Lardarius Webb Jr.

No. 34 – Baltimore Ravens
- Position: Cornerback
- Roster status: Practice squad

Personal information
- Born: January 11, 2003 (age 23) Opelika, Alabama, U.S.
- Listed height: 5 ft 9 in (1.75 m)
- Listed weight: 177 lb (80 kg)

Career information
- High school: Jackson Academy (Jackson, Mississippi)
- College: Jones College (MS) (2021–2022) Oklahoma State (2023) South Alabama (2024) Wake Forest (2025)
- NFL draft: 2026: undrafted

Career history
- Baltimore Ravens (2026–present)*;
- * Offseason or practice squad member only

Awards and highlights
- 2× First-team All-MACCC (2021, 2022);
- Stats at Pro Football Reference

= Lardarius Webb Jr. =

American football player (born 2003)

Lardarius Webb Jr. (born January 11, 2003) is an American professional football cornerback for the Baltimore Ravens of the National Football League (NFL). He played college football for the Jones College Bobcats, Oklahoma State Cowboys, South Alabama Jaguars and the Wake Forest Demon Deacons.

== Early life ==
Webb was born and grew up in Opelika, Alabama and attended Beauregard High School. During his junior season, he had 51 tackles and three interceptions. He transferred to Jackson Academy in Jackson, Mississippi for his senior season. At Jackson Academy, he played in 13 games, finishing the season with 58 total tackles, five tackles for loss, nine passes defended, eight carries for 34 yards, and one reception. He was named to the Clarion Ledger All-State second team as a defensive back and competed in the MAIS All-Star Game.
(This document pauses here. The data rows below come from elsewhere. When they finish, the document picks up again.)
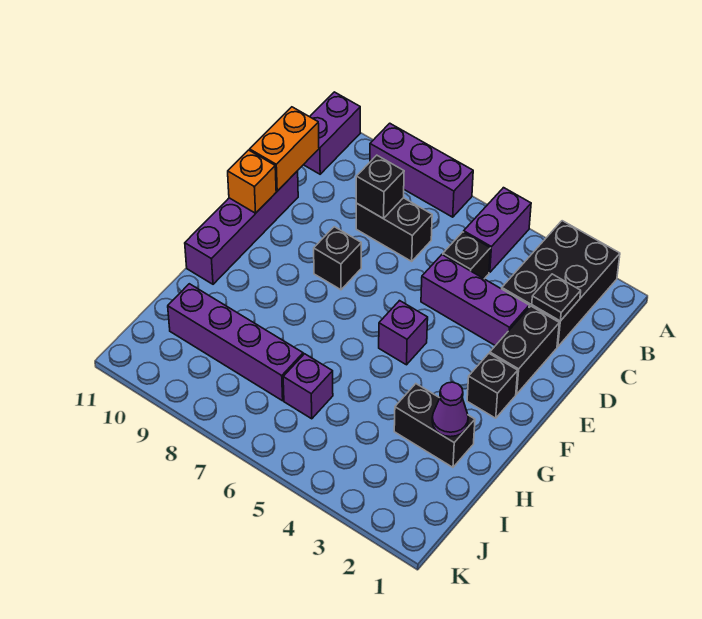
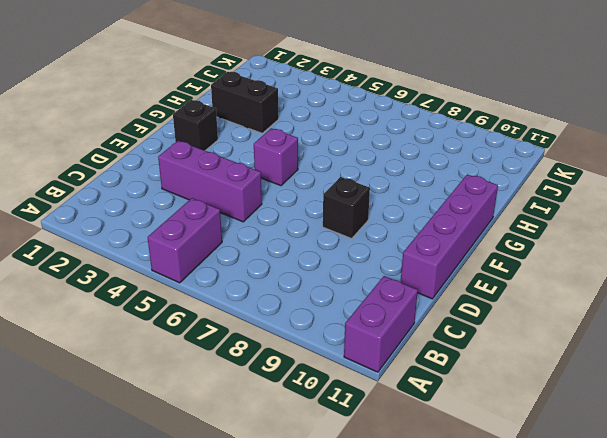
none -> black 2x3 brick [502,221,620,347]
none -> purple 1x3 brick [370,123,473,217]
none -> black 1x1 brick [443,232,490,279]

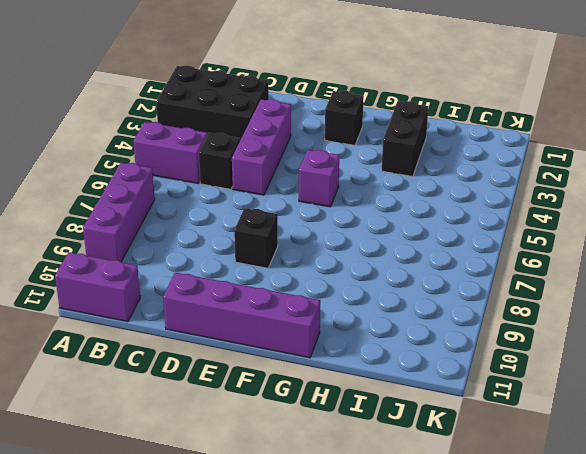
none -> black 1x2 brick [356,198,432,261]
none -> black 1x2 brick [490,306,559,394]
none -> purple 1x1 brick [283,354,333,419]

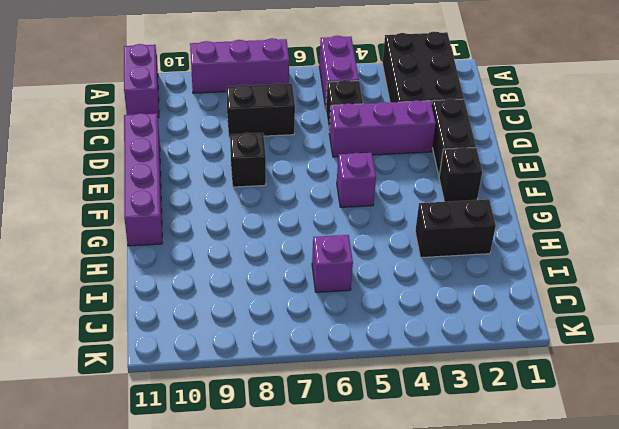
none -> purple 1x4 brick [168,284,303,401]
none -> black 1x1 plate [532,274,581,321]
none -> black 1x1 brick [356,155,404,218]

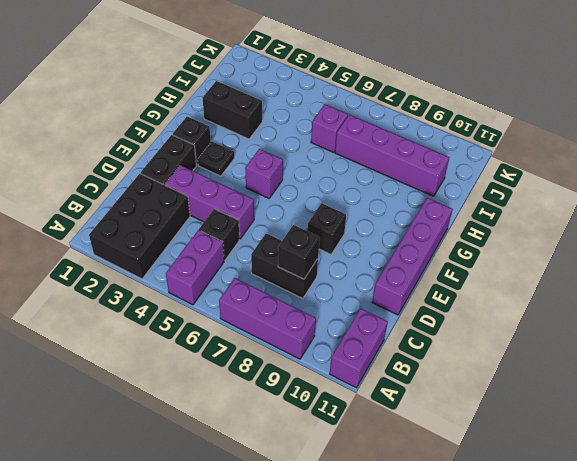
black 1x1 plate [198,142,234,176] -> black 1x1 plate moved to [532,274,581,321]
none -> orange 1x2 brick [250,107,319,191]
none -> orange 1x1 brick [228,150,276,213]
none -> purple 1x1 cone [432,382,468,437]

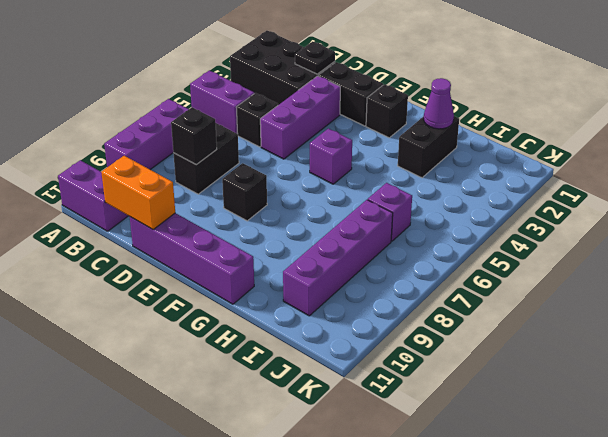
none -> orange 1x1 brick [228,150,276,213]

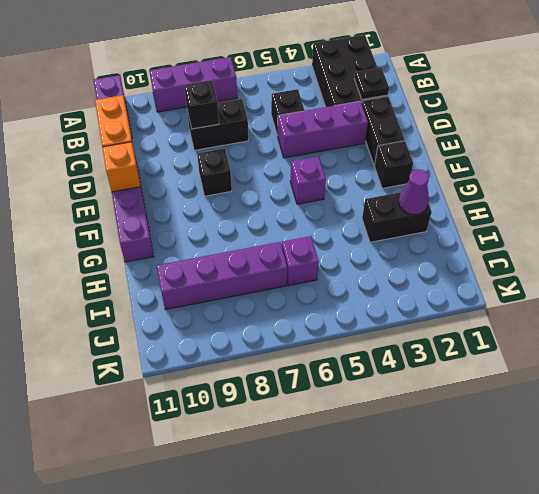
none -> purple 1x2 brick [464,188,531,272]

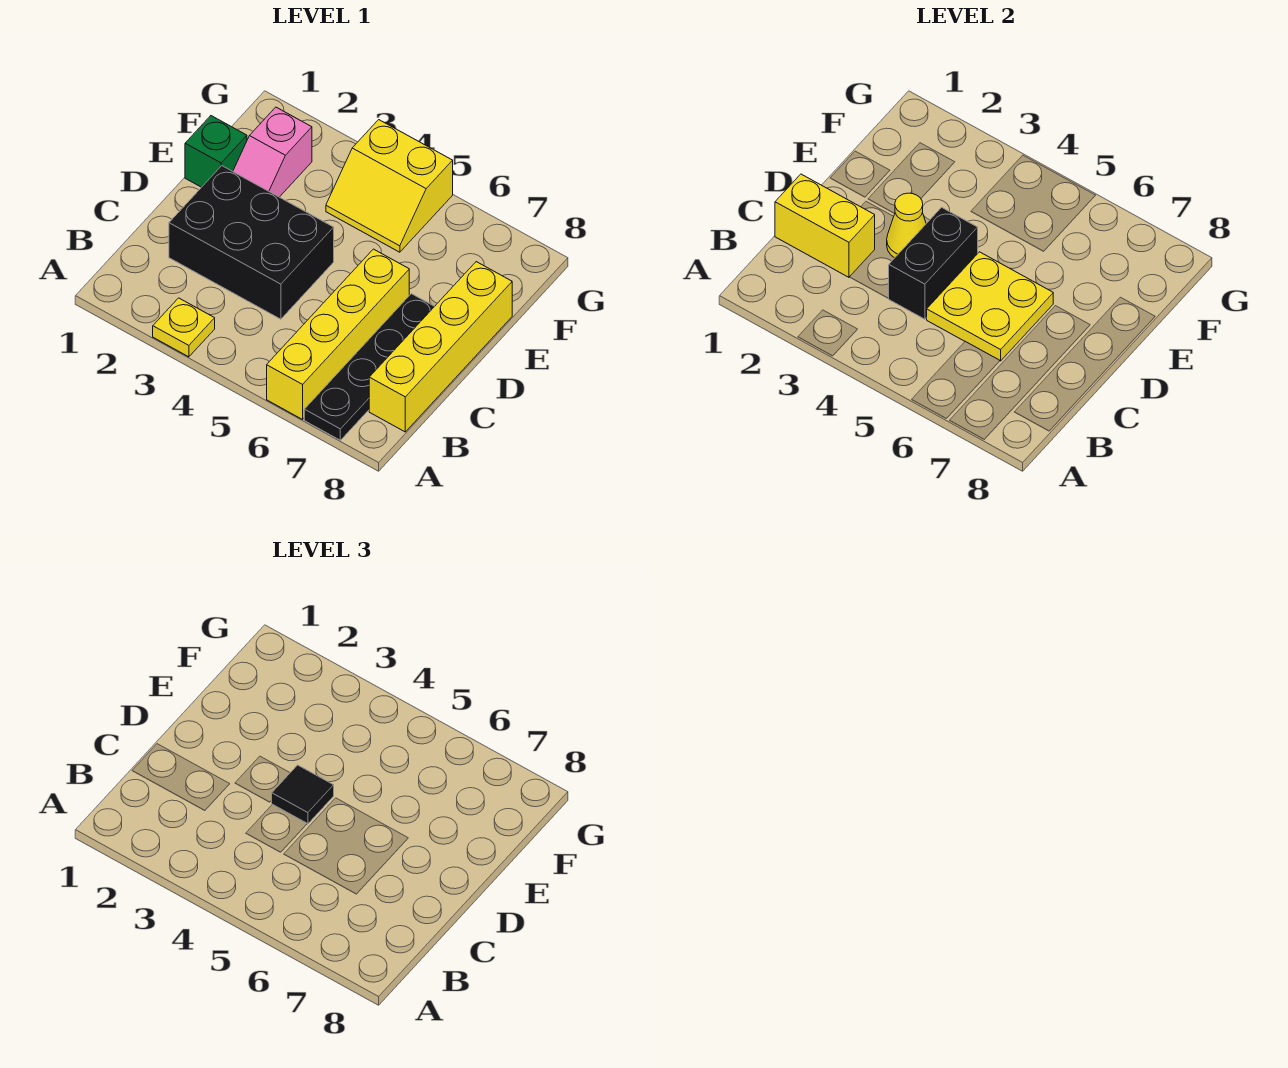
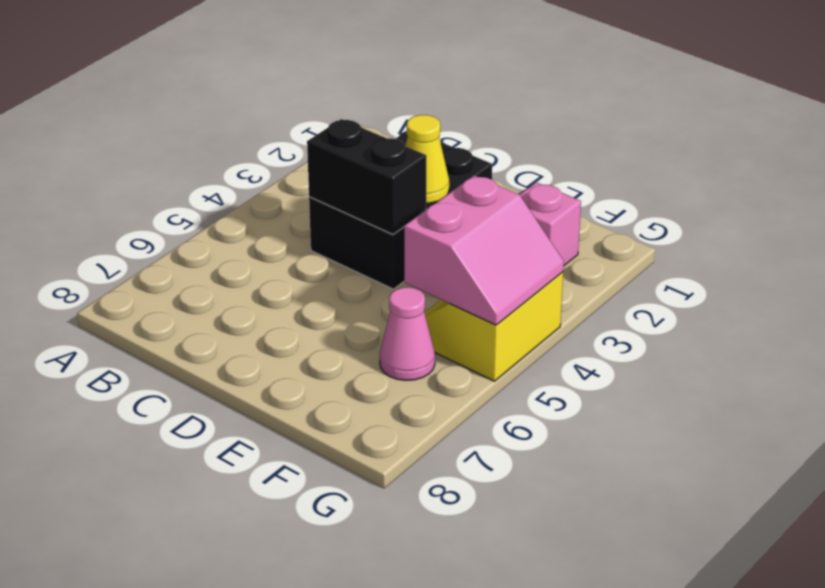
pink 2x2 slope [404,176,564,325] -> none
pink 1x1 cone [380,287,435,381] -> none
none -> yellow 1x1 plate [153,298,215,357]
none -> yellow 1x4 brick [267,249,409,419]
none -> black 1x4 plate [304,294,435,440]

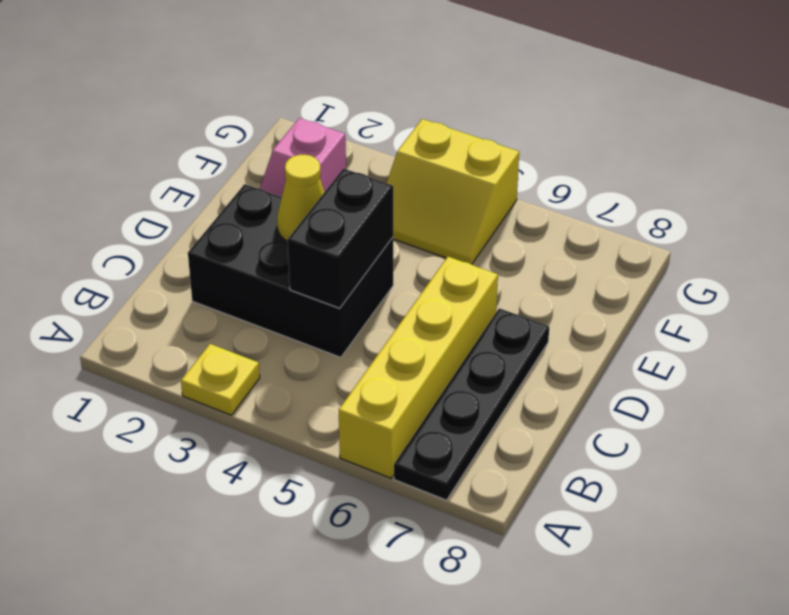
none -> yellow 1x4 brick [369,262,512,432]
none -> green 1x1 brick [185,116,247,187]
none -> yellow 1x2 brick [775,174,875,277]

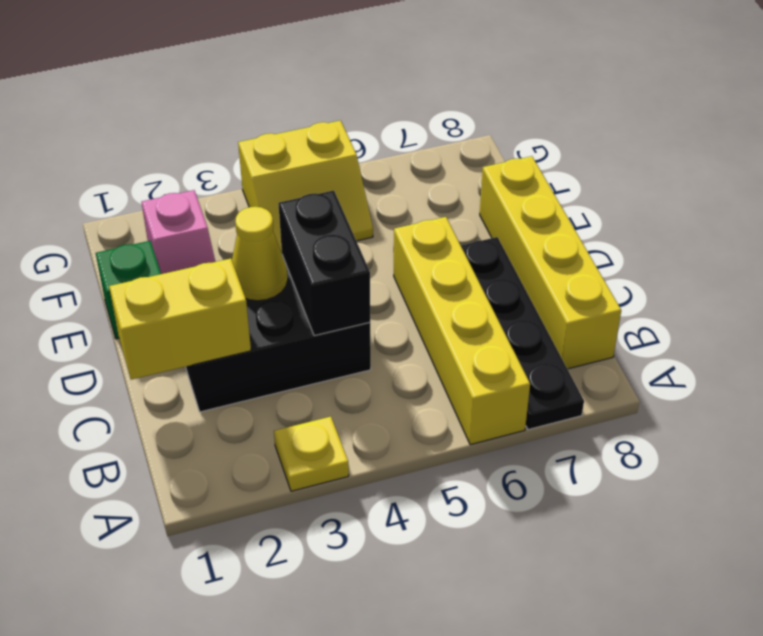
none -> yellow 2x2 plate [927,252,1053,361]
none -> black 1x1 tile [271,765,334,824]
Webb originally committed to play college football at the University of Nebraska–Lincoln, but decommitted, signing with Jones College.

== College career ==
=== Jones College ===
During the 2021 season, Webb played in all 10 games with six starts. He finished the season with 29 total tackles, three tackles for loss, nine breakups, and three interceptions. He was also named first team all-MACCC.

During the 2022 season, he played in all 10 games. He finished the season with 28 total tackles and four tackles for loss. He also tallied six pass breakups and six interceptions, which tied for the NJCAA national lead, and returned a punt for 51 yards. He also earned NJCAA All-American honors.

=== Oklahoma State ===
Webb committed to play for the Oklahoma State Cowboys.

During the 2023 season, although he redshirted, he saw action in four games; he did not record any statistics.

On December 2, 2023, Webb announced that he would enter the NCAA transfer portal.

On December 22, 2023, Webb announced that he would transfer to Tulane; however, on January 4, 2024, he announced that he was back in the transfer portal.

=== South Alabama ===
On January 10, 2024, Webb announced that he would transfer to South Alabama.

During the 2024 season, he played in all 13 games and made 12 starts as a cornerback. He finished the season with 40 tackles, two interceptions, and three pass breakups, making his first career interception against LSU. He also recorded a tackle in the 2024 Salute to Veterans Bowl to help the Jaguars win against Western Michigan.

On April 23, 2025, Webb announced that he would enter the transfer portal for the third time.

=== Wake Forest ===
On April 27, 2025, Webb announced that he would transfer to Wake Forest.

During the 2025 season, he played in all 13 games, recording 36 tackles, two tackles for loss, a sack, and seven pass breakups. He allowed one catch on three targets for nine yards and recorded a pass breakup against Mississippi State in the 2026 Duke's Mayo Bowl.

== Professional career ==

Pre-draft measurables
| Height | Weight | Arm length | Hand span | Wingspan | 40-yard dash | 10-yard split | 20-yard split | 20-yard shuttle | Three-cone drill | Vertical jump | Broad jump | Bench press |
| 5 ft 9+1⁄8 in (1.76 m) | 177 lb (80 kg) | 29+5⁄8 in (0.75 m) | 7+1⁄2 in (0.19 m) | 5 ft 11+1⁄4 in (1.81 m) | 4.46 s | 1.53 s | 2.59 s | 4.39 s | 7.00 s | 31.5 in (0.80 m) | 10 ft 1 in (3.07 m) | 13 reps |
All values from Pro Day

===Baltimore Ravens===
After not being selected in the 2026 NFL draft, Webb signed with the Baltimore Ravens as an undrafted free agent. He was waived on August 30, 2026, as part of final roster cuts. He was re-signed to the practice squad on September 3. On September 13, 2026, Webb was released from the practice squad then resigned two days later.

== Personal life ==
Webb is the son of Lardarius Webb, a former NFL cornerback, and the cousin of former South Alabama running back La'Damian Webb.